Ignite: add gradient clipping to `create_supervised_trainer()`

Created on 30 Jan 2019  路  6Comments  路  Source: pytorch/ignite

It would be good to add gradient clipping to the trainers created by create_supervised_trainer. This is already provided by torch.nn.utils.clip_grad_norm_.

One possible implementation could be:

import math
from torch.nn.utils import clip_grad_norm_

def create_supervised_trainer(model, optimizer, loss_fn,
                              device=None, non_blocking=False,
                              prepare_batch=_prepare_batch,
                              gradient_clip=math.inf):
    """
    Factory function for creating a trainer for supervised models.
    Args:
        model (`torch.nn.Module`): the model to train.
        optimizer (`torch.optim.Optimizer`): the optimizer to use.
        loss_fn (torch.nn loss function): the loss function to use.
        device (str, optional): device type specification (default: None).
            Applies to both model and batches.
        non_blocking (bool, optional): if True and this copy is between CPU and GPU, the copy may occur asynchronously
            with respect to the host. For other cases, this argument has no effect.
        prepare_batch (callable, optional): function that receives `batch`, `device`, `non_blocking` and outputs
            tuple of tensors `(batch_x, batch_y)`.
        gradient_clip (float, optional): value to use to clip gradients.
    Note: `engine.state.output` for this engine is the loss of the processed batch.
    Returns:
        Engine: a trainer engine with supervised update function.
    """
    if device:
        model.to(device)

    def _update(engine, batch):
        model.train()
        optimizer.zero_grad()
        x, y = prepare_batch(batch, device=device, non_blocking=non_blocking)
        y_pred = model(x)
        loss = loss_fn(y_pred, y)
        loss.backward()
        clip_grad_norm_(model.parameters(), gradient_clip)
        optimizer.step()
        return loss.item()

    return Engine(_update)
question

Most helpful comment

@AntoinePrv I think it would be more simple to write custom processing function instead of custom events.

All 6 comments

@lmarti thanks for the feedback. We discussed a similar question in #375.
Methods like create_supervised_trainer are just helper methods for a basic usage, use directly Engine with custom process_fn.

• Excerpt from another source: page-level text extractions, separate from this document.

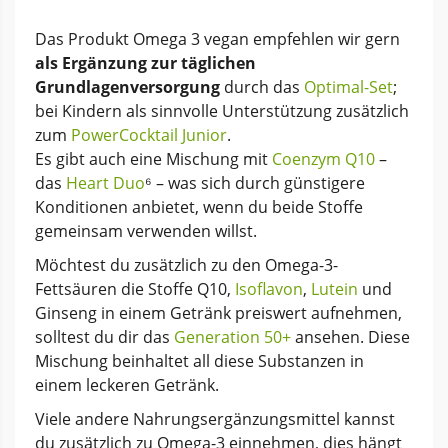
Das Produkt Omega 3 vegan empfehlen wir gern
als Ergänzung zur täglichen
Grundlagenversorgung
durch das
Optimal-Set
;
bei Kindern als sinnvolle Unterstützung zusätzlich
zum
PowerCocktail Junior
.
Es gibt auch eine Mischung mit
Coenzym Q10
–
das
Heart Duo
⁶ – was sich durch günstigere
Konditionen anbietet, wenn du beide Stoffe
gemeinsam verwenden willst.
Möchtest du zusätzlich zu den Omega-3-
Fettsäuren die Stoffe Q10,
Isoflavon
,
Lutein
und
Ginseng in einem Getränk preiswert aufnehmen,
solltest du dir das
Generation 50+
ansehen. Diese
Mischung beinhaltet all diese Substanzen in
einem leckeren Getränk.
Viele andere Nahrungsergänzungsmittel kannst
du zusätzlich zu Omega-3 einnehmen, dies hängt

We can discuss whether such trainer could be useful and placed in contrib.engines module.
cc @willprice

Sorry, I missed that one. I had the same doubts w.r.t. moving it to contrib.engines. My point against doing it is that the code would be so similar to the one in create_supervised_trainer. In any case, you are driving here.

A general way to maintain this would be to fire a new event (GRADIENT_COMPUTED?) between loss.backward() and optimizer.step()

Doesn't have to be added into core events, it can just be added for supervised_trainer as we did with supervised_tbptt_trainer.

@AntoinePrv I think it would be more simple to write custom processing function instead of custom events.

@vfdev-5 While I agree with you, it would be nice to have options. In particular, it would be great if we could have more events compared to the fastai callback system. The callbacks listed there are (events in parenthesis):

  1. on_train_begin() (Events.STARTED)
  2. on_epoch_begin() (Events.EPOCH_STARTED)
  3. on_batch_begin() (Events.ITERATION_STARTED)
  4. on_loss_begin()*: Called after forward pass but before loss has been computed.
  5. on_backward_begin()*: Called after forward pass and loss computation but before backprop.
  6. on_backward_end()*: Called after backprop but before optimizer step.
  7. on_step_end()*: Called after optimizer step but before gradients are zeroed.
  8. on_batch_end() (Events.ITERATION_COMPLETED)
  9. on_epoch_end() (Events.EPOCH_COMPLETED)
  10. on_train_end() (Events.COMPLETED)
  • these fastai callbacks have not corresponding ignite events. Having these as options provides the following advantages:
  • It adds even more flexibility to the engine
  • A lot of fastai's callbacks are utilized to provide tips and other advantages such as LRFinder, gradient clipping etc. It would be easy to port over those if we have these events.

@sudarshan85 we can think about to provide a generic callback class into contrib module.
But I hardly imagine a class that uses all these on_* methods. The example you cited, LRFinder implements just 3 methods: on_train_begin, on_batch_end, on_train_end. This is very similar to the behaviour of our classes with attach method = handle 2-3 events of the Engine: Metric, ProgressBar etc.